Toha: Ah, mas posso falar uma coisa? Todo mundo precisa de emoções para viver,
sabe? Eu preciso de mangá por isso, porque ali tem emoções... Eu mesmo, tipo, o
que eu faço da minha vida vou passando ali, você acaba acreditando.
Henrique: Ah cara! Tipo, o mangá me deu outra cabeça, me dá uma idéia melhor,
me ajudou muito, cara. Me ajudou a ter mais convívio social, em vez de eu ficar
mais retraído em casa... Antigamente eu era assim, ficava igual um maluco e não
saia pra nada.
Ana: Muuuuuito. Esse lance de você ser o que quer ser e não como o mundo te vê...
Os valores... O fazer o bem sem olhar a quem...
Parece claro que os mangás e suas narrativas têm um importante papel para esses
jovens que encontram, na sua leitura, conselhos que comunicam uma experiência. ,
assim como defendia Benjamin. Na verdade estes jovens parecem encontrar nos mangás
um conjunto de valores que parecem perdidos e que os fortalecem, gerando a
possibilidade de agir de forma diferente em seu dia-a-dia. Eles vivem a experiência
como espectadores através das páginas e depois “passam adiante” tentando transformar
aquela experiência que tiveram em algo que pode ser compartilhado e, assim, atingir
outras pessoas.
Através da leitura dos mangás ocorre uma troca de experiência que não se limita
apenas ao leitor, mas este traz isso para o seu dia-a-dia e tais valores reorientam sua
ação cotidiana e, mais do que isso, também o levam a desenvolver, a partir do que
118
aprendeu, a capacidade de transmitir sua experiência para seus amigos, ampliando assim
o alcance daquela narrativa que num primeiro momento encontra-se restrita às páginas
do mangá. Assim esse novo sujeito, da contemporaneidade, que por um novo meio teve
acesso a uma nova narrativa, a transmite oralmente reaproximando-a da sua forma
tradicional, ainda que não mais atrelado aos dois arquétipos fundamentais destacados
por Benjamin, mas capaz de carregar em si um conselho que deriva de uma nova
modalidade de experiência adquirida.
Os leitores de mangás parecem, desse modo, se tornar também narradores,
revelando como hoje tais papéis encontram-se tão misturados e as fronteiras desses dois
campos da experiência encontram-se tão difíceis de distinguir. Eu mesmo tenho uma
experiência sobre esta questão que, sob a luz da elaboração desse trabalho, consegui
evidenciar.
Já há mais de 13 anos sou jogador de RPG (role playing games) e participo de
uma campanha com a mesma personagem por todo esse tempo. O RPG é um jogo de
interpretação em que cada participante desenvolve uma personagem, que podem ser dos
mais diferentes tipos, e a interpreta reagindo a situações propostas por um outro jogador
chamado “Mestre do Jogo” (MJ). O MJ é um narrador que conta uma história, onde os
protagonistas são as personagens dos jogadores e estes devem reagir às situações
apresentadas pelo MJ para que a história prossiga através de uma construção coletiva.

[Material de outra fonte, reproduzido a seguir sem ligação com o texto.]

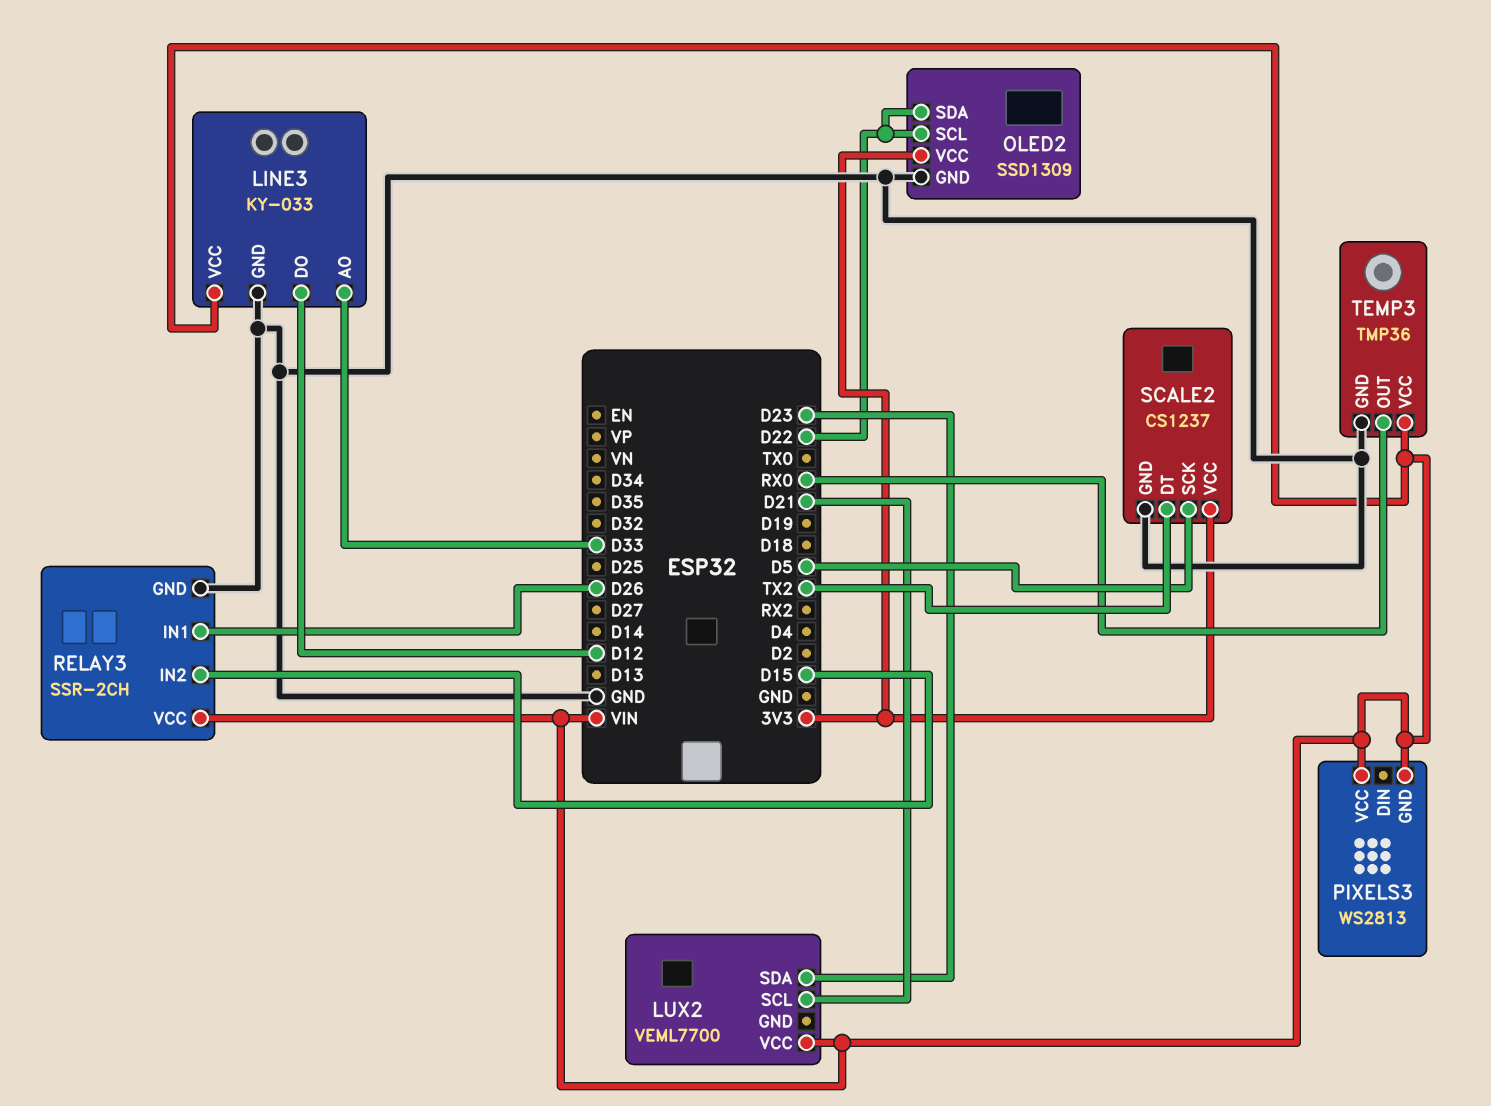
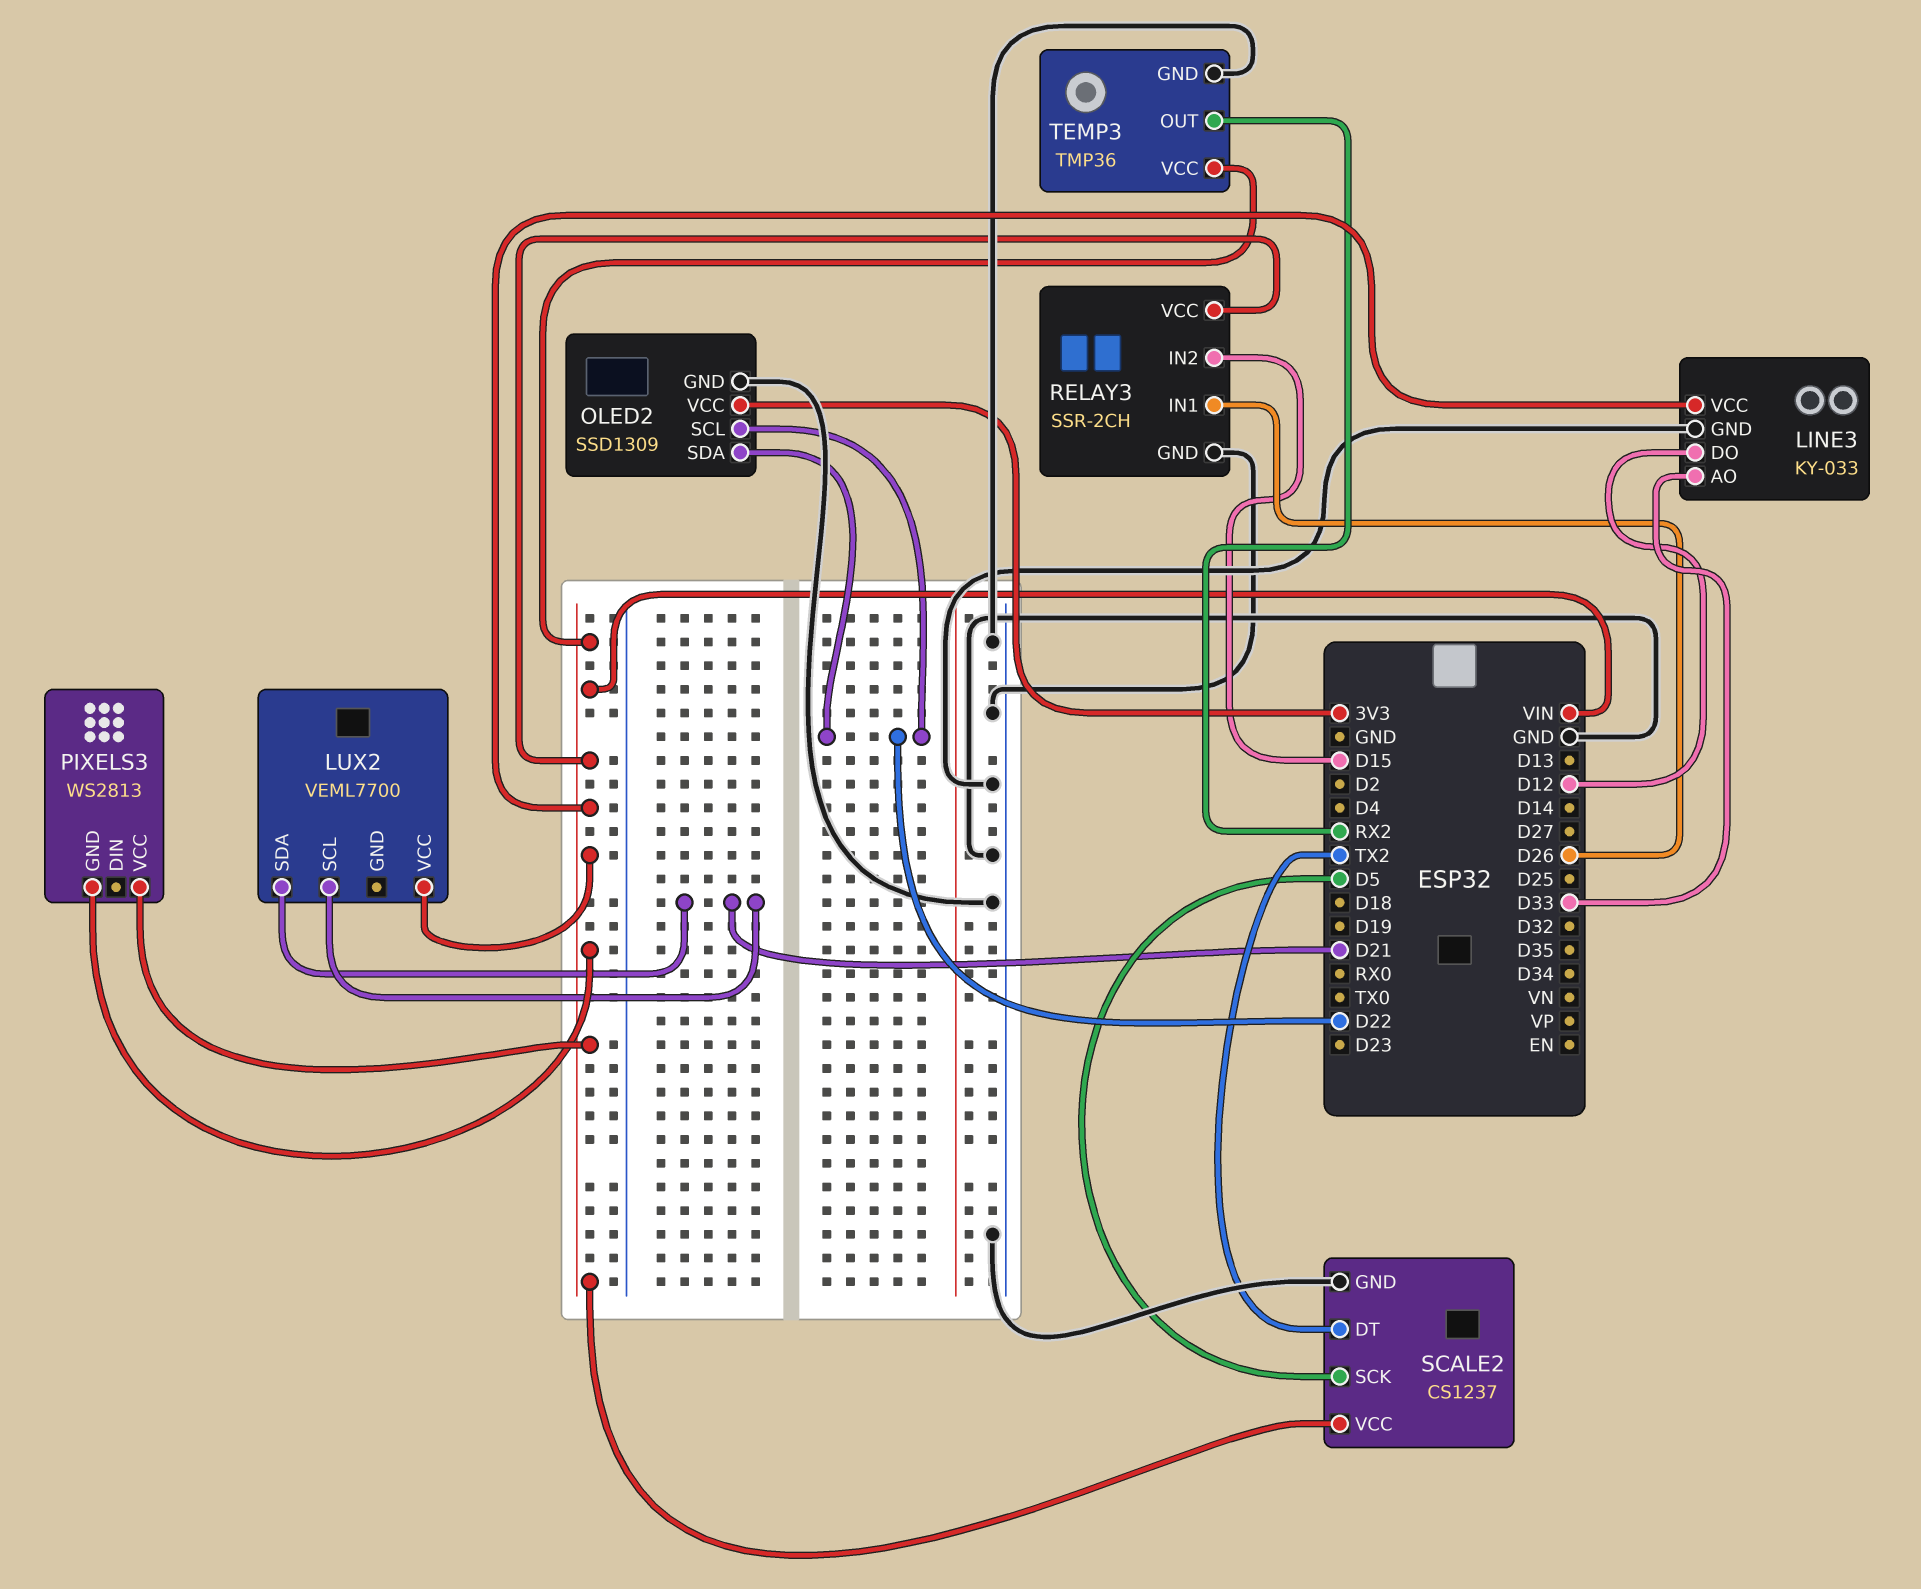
LUX2 pin SDA: D23 -> D21
SCALE2 pin VCC: 3V3 -> VIN
TEMP3 pin OUT: RX0 -> RX2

Nos últimos 10 anos eu não só tenho atuado como jogador, mas também como MJ, e
pude perceber como diversos elementos que adquiri em minha vida, fora da escola, e,
mais especificamente, lendo revistas em quadrinhos e mangás surgem nas aventuras que
narro para meus jogadores. Não falo aqui apenas do aspecto fantástico e aventuresco,
mas do conjunto de valores que acabei trazendo para nossas sessões de jogo e que hoje
percebo tiveram origem naquilo que li nas revistas que acompanhei. Meus jogadores
(que atualmente variam entre 17 e 29 anos, mas ainda todos jovens), em sua grande
maioria também leitores de mangás, trouxeram também para suas personagens
características e valores que foram produzidos a partir da experiência que tiveram com
os mangás Em conversas que tive com eles ao longo da elaboração desse trabalho,
muitos me contaram como os mangás foram e são importantes para eles e como ali eles
encontraram mais do que uma extraordinária aventura, mas “valores e exemplos muito
legais e difíceis de encontrar por aí hoje”. Nenhum deles iria se opor se seus filhos um
dia se tornassem leitores de mangás.
119
Trago este depoimento para reafirmar aqui o mangá como um elemento da cultura
jovem e por esta razão, livre dos limites impostos por qualquer faixa etária. Ler mangá
revela-se uma experiência rica para aqueles que se constituíram nesse novo contexto da
comunicação, isto é, onde as narrativas apresentam-se sob outra roupagem, mas nem
por isso mais pobres de significado. Todos nós refletimos e aprendemos a partir de
nossa relação com os diferentes artefatos da cultura, acumulamos as informações que
julgamos importantes e “deletamos” àquilo que não nos tem significado. Assim
procedem todos os sujeitos, e assim é possível perceber que as novas formas de
narrativas hoje existentes, como o mangá, tem aproximado o jovem da leitura e de uma
aprendizagem que até então não é reconhecida pela escola. Não é possível que
continuemos a recorrer ao passado para deslegitimar os processos de aprendizagem hoje
existentes fora do universo da escola e que se revelam tão significativos para os jovens.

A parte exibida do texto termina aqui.